昨夜の彼を思い出して、胸が熱くなり、そして微笑む。



「もう少し、このままでいいですか」

「……はい」



ふたりだけの朝――は、長くは続かない。

軽い足音が廊下を駆け、勢いよくドアが開いた。



「お母様!」

リシェリアが跳ねるように飛び込んできて、ユリカの首に抱きつく。

そして、すん、と鼻を鳴らして言った。



「なんかね……お母様からパパの匂いがする!」



ユリカ、硬直。

枕元でシーツがわずかに揺れ、背後の気配が石像みたいに固まる。

ゆっくり振り返れば、耳まで真っ赤なシェイが、言葉を失って立っていた。



「……おい、リシェ」

「なぁに?」

「……それは、その……」

言いよどむ彼に、ユリカは慌てて言葉を繋ぐ。

「ち、違うのよリシェ、これは――」

「ほんとだよ?ねぇ、パパも嗅いでみて!」

「いや、嗅がない!!」



即答。

朝の光が、ふたりの頬の赤みを容赦なく照らし出す。

廊下の向こうから「お嬢様、お待ちくださいませ!」と慌てるミーナの声。

ユリカは思わず、肩で笑いを噛み殺した。



(――これが、はじめての“普通の朝”。

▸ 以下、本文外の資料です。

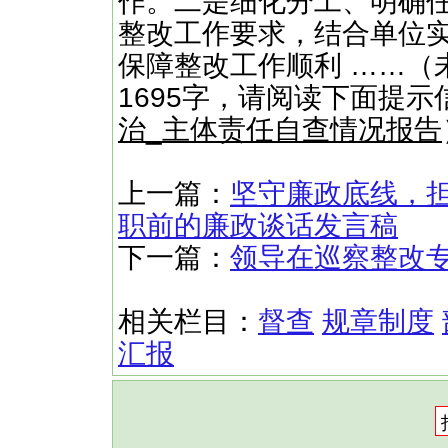
作。二是细化分工、明确
整改工作要求，结合单位实
保障整改工作顺利 ……（
1695字，请阅读下面提示
治_主体责任自查情况报告
上一篇：
坚守廉政底线，
职前的廉政谈话发言稿
下一篇：
领导在巡察整改
相关栏目：
督查
规章制度
汇报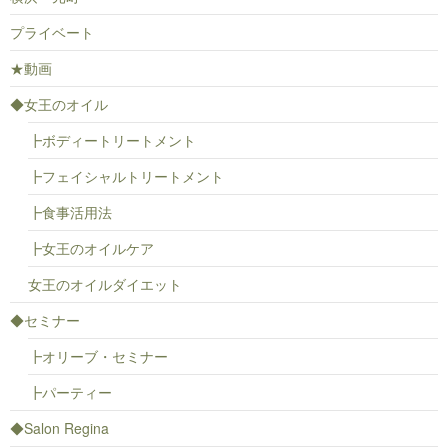
プライベート
★動画
◆女王のオイル
┣ボディートリートメント
┣フェイシャルトリートメント
┣食事活用法
┣女王のオイルケア
女王のオイルダイエット
◆セミナー
┣オリーブ・セミナー
┣パーティー
◆Salon Regina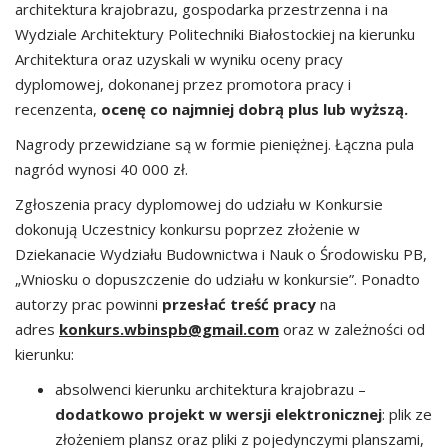
architektura krajobrazu, gospodarka przestrzenna i na
Wydziale Architektury Politechniki Białostockiej na kierunku
Architektura oraz uzyskali w wyniku oceny pracy
dyplomowej, dokonanej przez promotora pracy i
recenzenta,
ocenę co najmniej dobrą plus lub wyższą.
Nagrody przewidziane są w formie pieniężnej. Łączna pula
nagród wynosi 40 000 zł.
Zgłoszenia pracy dyplomowej do udziału w Konkursie
dokonują Uczestnicy konkursu poprzez złożenie w
Dziekanacie Wydziału Budownictwa i Nauk o Środowisku PB,
„Wniosku o dopuszczenie do udziału w konkursie”. Ponadto
autorzy prac powinni
przesłać treść pracy
na
adres
konkurs.wbinspb@gmail.com
oraz w zależności od
kierunku:
absolwenci kierunku architektura krajobrazu –
dodatkowo projekt w wersji elektronicznej
: plik ze
złożeniem plansz oraz pliki z pojedynczymi planszami,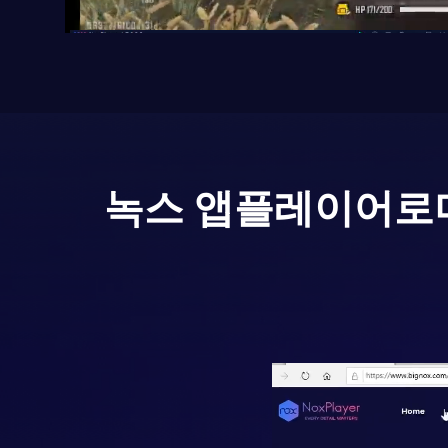
녹스 앱플레이어로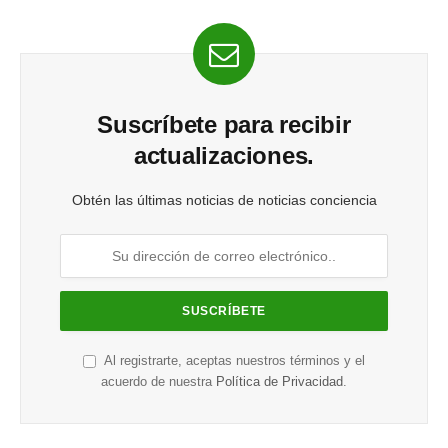
Suscríbete para recibir
actualizaciones.
Obtén las últimas noticias de noticias conciencia
Al registrarte, aceptas nuestros términos y el
acuerdo de nuestra
Política de Privacidad
.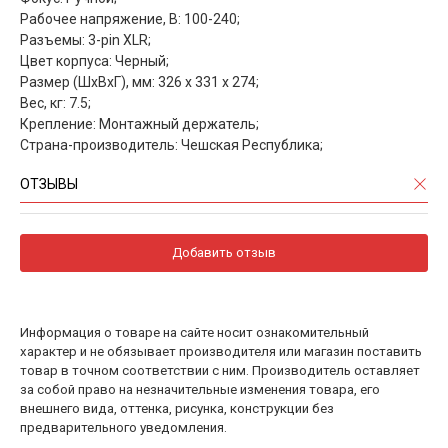
Рабочее напряжение, В: 100-240;
Разъемы: 3-pin XLR;
Цвет корпуса: Черный;
Размер (ШхВхГ), мм: 326 x 331 x 274;
Вес, кг: 7.5;
Крепление: Монтажный держатель;
Страна-производитель: Чешская Республика;
ОТЗЫВЫ
Добавить отзыв
Информация о товаре на сайте носит ознакомительный
характер и не обязывает производителя или магазин поставить
товар в точном соответствии с ним. Производитель оставляет
за собой право на незначительные изменения товара, его
внешнего вида, оттенка, рисунка, конструкции без
предварительного уведомления.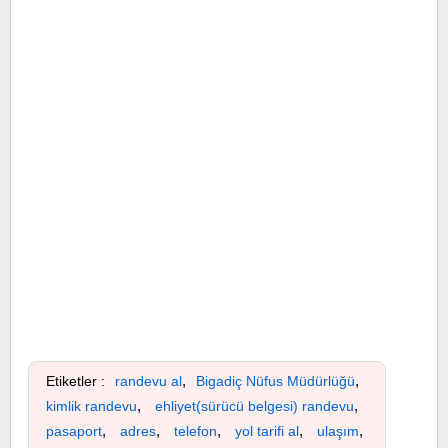
,
,
Etiketler :
randevu al
Bigadiç Nüfus Müdürlüğü
,
,
kimlik randevu
ehliyet(sürücü belgesi) randevu
,
,
,
,
,
pasaport
adres
telefon
yol tarifi al
ulaşım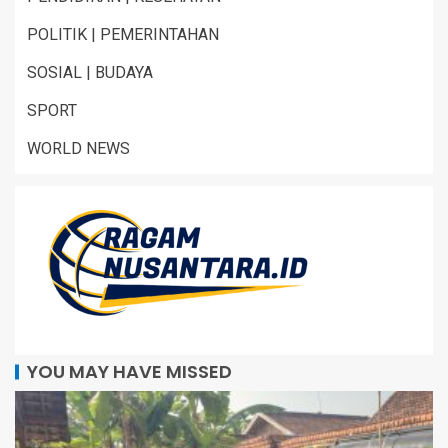
POLITIK | PEMERINTAHAN
SOSIAL | BUDAYA
SPORT
WORLD NEWS
YOU MAY HAVE MISSED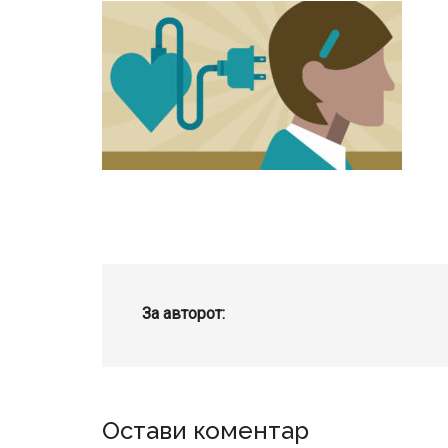
За авторот:
Reader
Остави коментар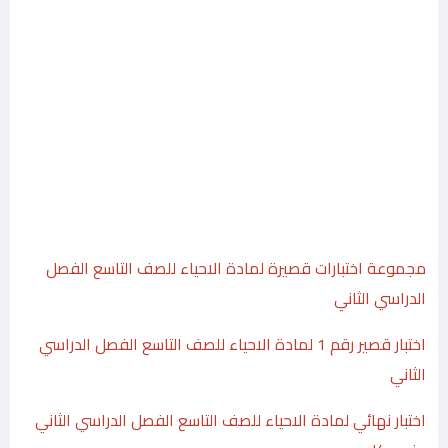
مجموعة اختبارات قصيرة لمادة الاحياء للصف التاسع الفصل
الدراسي الثاني
اختبار قصير رقم 1 لمادة الاحياء للصف التاسع الفصل الدراسي
الثاني
اختبار نهائي لمادة الاحياء للصف التاسع الفصل الدراسي الثاني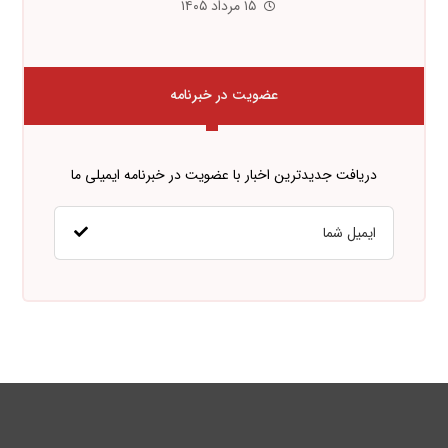
۱۵ مرداد ۱۴۰۵
عضویت در خبرنامه
دریافت جدیدترین اخبار با عضویت در خبرنامه ایمیلی ما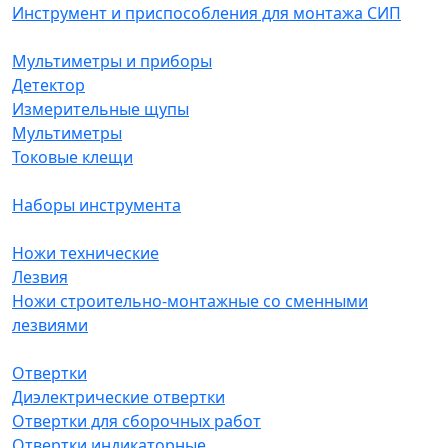
Инструмент и приспособления для монтажа СИП
Мультиметры и приборы
Детектор
Измерительные щупы
Мультиметры
Токовые клещи
Наборы инструмента
Ножи технические
Лезвия
Ножи строительно-монтажные со сменными
лезвиями
Отвертки
Диэлектрические отвертки
Отвертки для сборочных работ
Отвертки индикаторные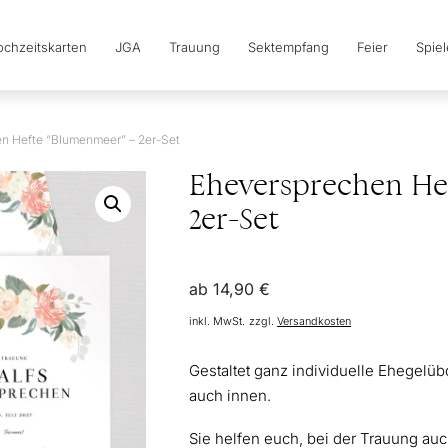
chzeitskarten
JGA
Trauung
Sektempfang
Feier
Spie
n Hefte “Blumenmeer” – 2er-Set
Eheversprechen He
2er-Set
ab
14,90
€
inkl. MwSt.
zzgl.
Versandkosten
Gestaltet ganz individuelle Ehegelü
auch innen.
Sie helfen euch, bei der Trauung au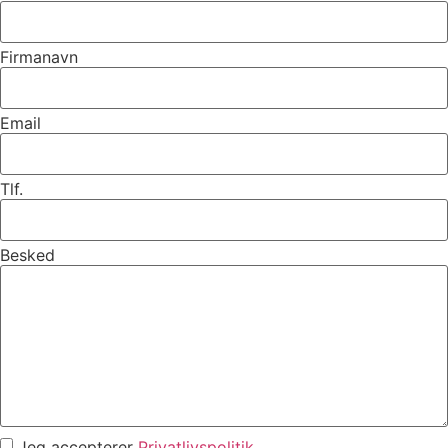
Firmanavn
Email
Tlf.
Besked
Jeg accepterer
Privatlivspolitik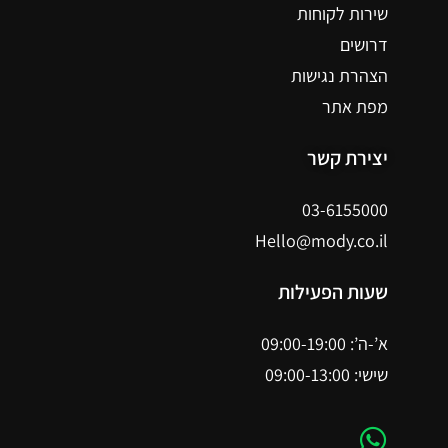
שירות לקוחות
דרושים
הצהרת נגישות
מפת אתר
יצירת קשר
03-6155000
Hello@mody.co.il
שעות הפעילות
א’-ה’: 09:00-19:00
שישי: 09:00-13:00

)



シェイが視線を外しながらも、どこか嬉しそうに微笑んでいる。

その表情を見て、ユリカもそっと、同じ笑みを返した。









朝の光が差し込む食堂。

いつもより豪華な朝食がテーブルいっぱいに並んでいる。

焼き立てのパンに、香ばしいソーセージ、湯気を立てるスープ。

フルーツまで盛られていて、ユリカは思わず目を瞬かせた。



「……今日はずいぶんと豪勢ですね」

「ええ、おめでとうございます」

ミーナが穏やかに微笑む。

意味を察したユリカは、紅茶を持つ手をわずかに止めた。

その隣で、シェイはスプーンを持ったまま硬直している。

耳までほんのり赤い。



リシェリアがパンを頬張りながら、無邪気に言う。

「パパとお母様、昨日一緒に寝てたの?」



ユリカは一瞬固まり、向かいのシェイを見る。

シェイも目を逸らす。



「……ええ、そうよ」

淡々と返したその声に、リシェリアはにこにこしてパンをもう一口かじった。



そのとき、厨房からトマスが食器を運んできた。

テーブルに置く手元が微かにぎこちない。



「……お、おはようございます」

短く挨拶して、すぐに背を向ける。



(ああ、絶対わかってる……)



ユリカもシェイも、同時にため息をついた。



ミーナがくすっと笑い、「お二人とも、今日はゆっくりなさってくださいね」と言って席を外す。



残された二人と一人の娘。



シェイは紅茶を一口すすり、小さく呟いた。

「……朝から、心臓に悪いですね」

「でも、悪くないでしょう?」

ユリカの笑みに、シェイは視線を逸らしながらも、わずかに口元を緩めた。